Sottoposti a tutte queste difficoltà alcuni operatori  possono cadere vittima della sindrome del burnout. Questa è una particolare forma di stress lavorativo che porta la persona a una forma di esaurimento psichico ed emotivo tale da indurre chi ne soffre ad un graduale disimpegno emozionale, ad una notevole frustrazione, ad un senso di inutilità fino alla chiusura nei confronti dell’ambiente di lavoro e dei colleghi. Si passa dall’empatia all’apatia. L’unico bisogno, giunti a questo stadio, è quello di allontanarsi dal posto di lavoro.

La sindrome del burnout non riguarda solo il soggetto che ne è affetto ma, come una specie di contagio, si propaga tra i colleghi e coinvolge quindi l’èquipe, l’utenza, l’azienda sanitaria e infine l’intera comunità.

Il Counseling in questo ambito può trovare una delle sue più opportune utilizzazioni  poiché l’operatore in burnout è una persona che si trova ad affrontare un malessere momentaneo, legato principalmente all’attività lavorativa.

Ma che cosa è il Counseling?

Riporto la definizione approvata dall’Assemblea dei soci Assocounseling in data 2 aprile 2011:“Il counseling professionale è un’attività il cui obiettivo è il miglioramento della qualità di vita del cliente, sostenendo i suoi punti di forza e le sue capacità di autodeterminazione.

Il counseling offre uno spazio di ascolto e di riflessione, nel quale esplorare difficoltà relative a processi evolutivi, fasi di transizione e stati di crisi e rinforzare capacità di scelta o di cambiamento.
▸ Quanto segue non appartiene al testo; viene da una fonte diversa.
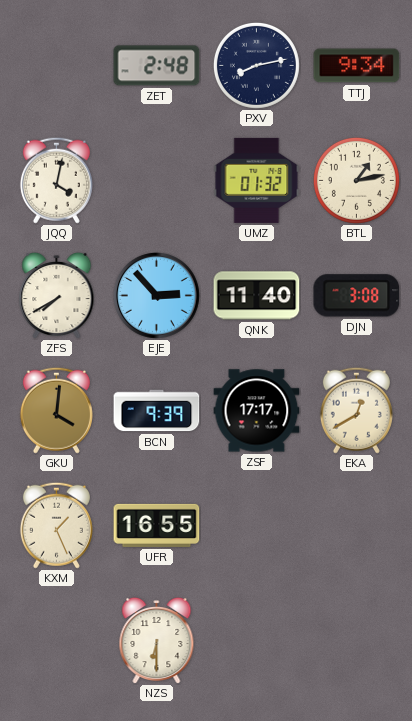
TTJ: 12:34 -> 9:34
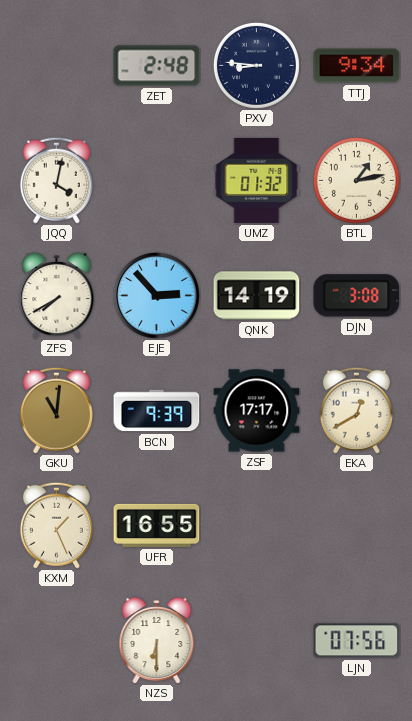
PXV: 8:13 -> 8:46
QNK: 11:40 -> 14:19
GKU: 4:01 -> 11:01
LJN: none -> 07:56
E’ un intervento che utilizza varie metodologie mutuate da diversi orientamenti teorici. Si rivolge al singolo, alle famiglie, a gruppi e istituzioni. Il counseling può essere erogato in vari ambiti, quali privato, sociale, scolastico, sanitario, aziendale.”
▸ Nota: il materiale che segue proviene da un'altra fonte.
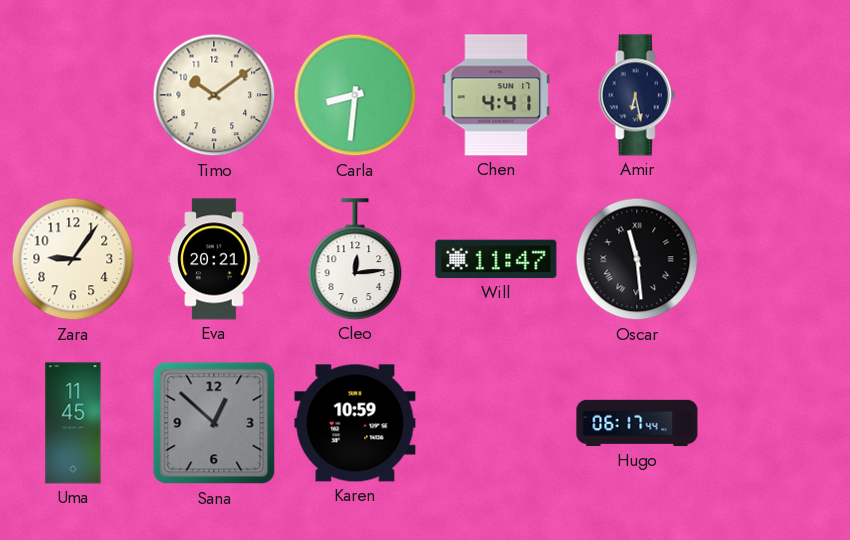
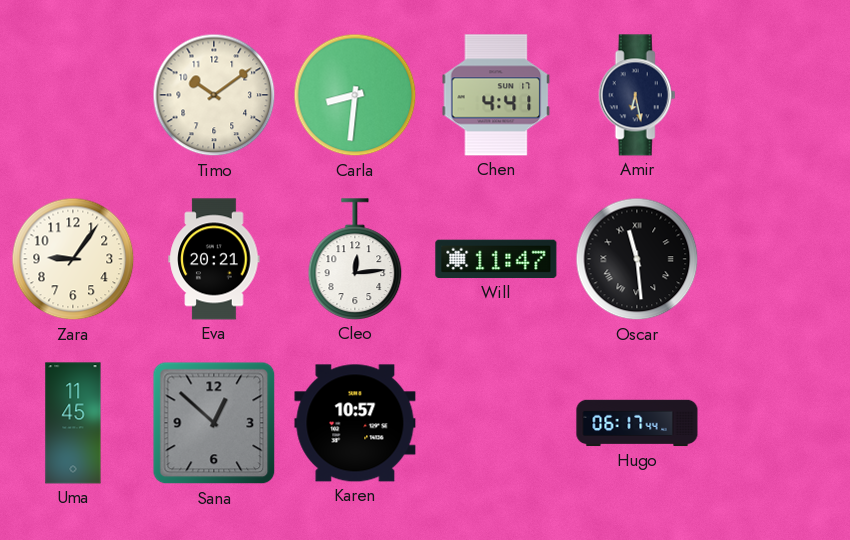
Karen: 10:59 -> 10:57
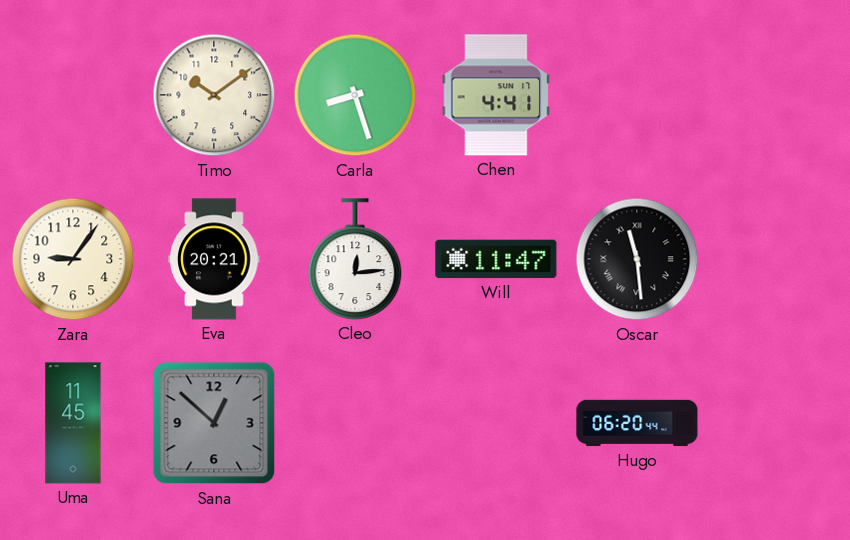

Nel 2009 e nel 2010, grazie al supporto del dirigente e della psicologa, avviai presso l’Hospice dell’A.O.L.Sacco  un progetto il cui scopo era offrire incontri di Counseling al personale curante del reparto. Ogni operatore poté usufruire di incontri individuali settimanali di un ora ciascuno. Sono stati utili da un minimo di 8 a un massimo di 12 incontri. L’obiettivo è stato quello di offrire uno spazio di ascolto in cui poter esplorare le proprie emozioni, ottenere una chiarificazione del proprio disagio e una ritrovata autonomia nella scelta delle azioni da intraprendere per risolvere le proprie difficoltà.

I risultati furono incoraggianti, il clima generale venne influenzato in maniera positiva in tempi decisamente brevi tanto che i risultati del progetto vennero presentati come poster al Congresso Nazionale di Cure Palliative che si svolse a Roma dal primo al 4 dicembre 2010.

Le persone con cui ho avuto modo di lavorare in quel periodo, ma ancora successivamente, mi hanno colpita profondamente per la ricchezza e profondità di sentimenti, per la passione per il proprio lavoro, per la disponibilità non comune all’aiuto. Tuttavia  purtroppo, hanno mostrato tutti la tendenza a posporre i propri bisogni a quelli dei degenti ricoverati. Questo potrebbe sembrare un atteggiamento encomiabile ed indubbiamente lo è ma, alla lunga, potrebbe rivelarsi rischioso.

Essi dovrebbero convincersi che  curarsi del proprio benessere non è certo un atto egoistico e rassicurarsi nella convinzione che quanto stanno facendo non gioverà unicamente a loro stessi ma anche, a cascata, ai pazienti, ai colleghi, all’organizzazione presso cui lavorano, ai familiari e agli amici.

La condizione del burnout è considerata oggi uno dei maggiori fattori di rischio del personale sanitario ed è fondamentale che le aziende, ma anche il personale stesso, si attivino al massimo per monitorare e prevenirne l’insorgenza.

Questa condizione, purtroppo, è in grado di sottrarre operatori preziosi al proprio lavoro che noi, come comunità, non possiamo permetterci di perdere. Per questi motivi io auspico che questo progetto venga replicato in altre strutture e che il benessere degli operatori venga considerato una condizione imprescindibile in tali strutture.